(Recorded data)
* * * * *
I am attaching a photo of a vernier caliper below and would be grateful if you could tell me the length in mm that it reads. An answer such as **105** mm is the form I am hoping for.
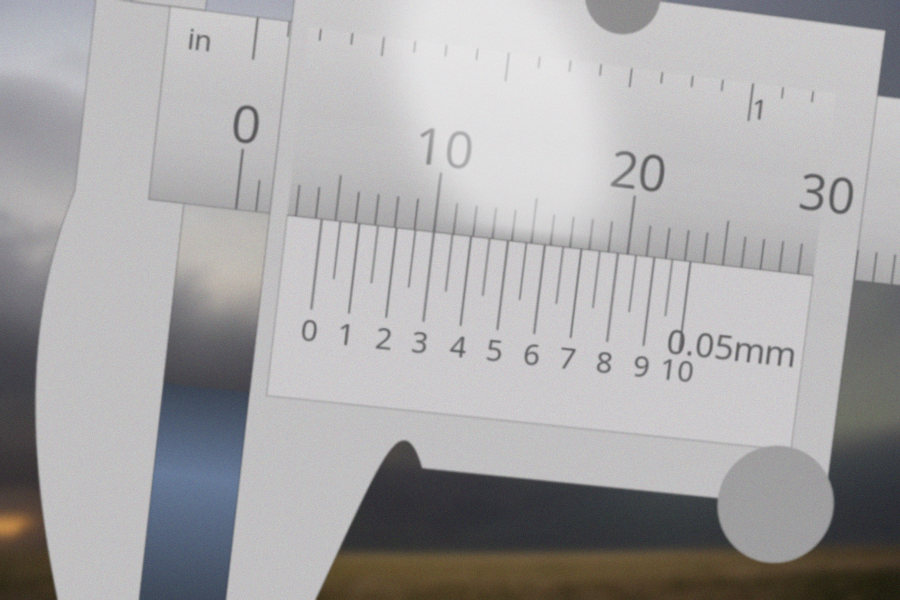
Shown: **4.3** mm
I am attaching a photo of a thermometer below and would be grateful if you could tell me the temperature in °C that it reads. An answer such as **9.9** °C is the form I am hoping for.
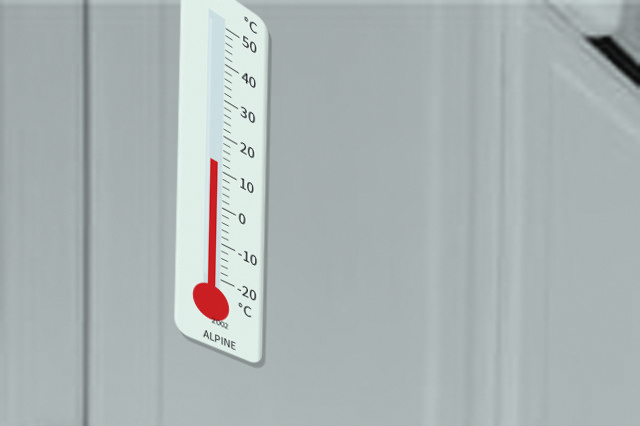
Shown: **12** °C
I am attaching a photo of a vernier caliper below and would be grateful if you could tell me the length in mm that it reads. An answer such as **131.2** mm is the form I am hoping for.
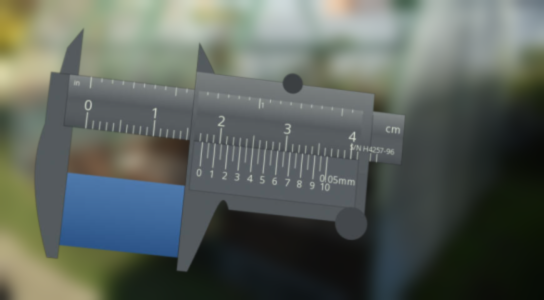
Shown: **17.4** mm
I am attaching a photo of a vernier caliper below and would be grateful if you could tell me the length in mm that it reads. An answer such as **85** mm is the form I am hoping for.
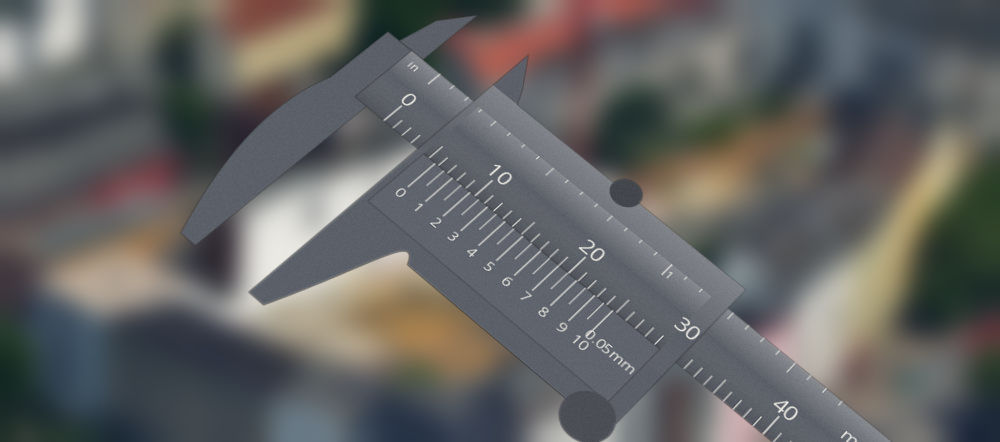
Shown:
* * * * *
Extract every line of the material above word for word, omitting the pictures.

I am attaching a photo of a vernier caliper below and would be grateful if you could tell me the length in mm that it reads. An answer such as **105** mm is the form I am hoping for.
Shown: **4.3** mm
I am attaching a photo of a thermometer below and would be grateful if you could tell me the temperature in °C that it reads. An answer such as **9.9** °C is the form I am hoping for.
Shown: **12** °C
I am attaching a photo of a vernier caliper below and would be grateful if you could tell me the length in mm that it reads. An answer such as **131.2** mm is the form I am hoping for.
Shown: **17.4** mm
I am attaching a photo of a vernier caliper below and would be grateful if you could tell me the length in mm that it reads. An answer such as **85** mm is the form I am hoping for.
Shown:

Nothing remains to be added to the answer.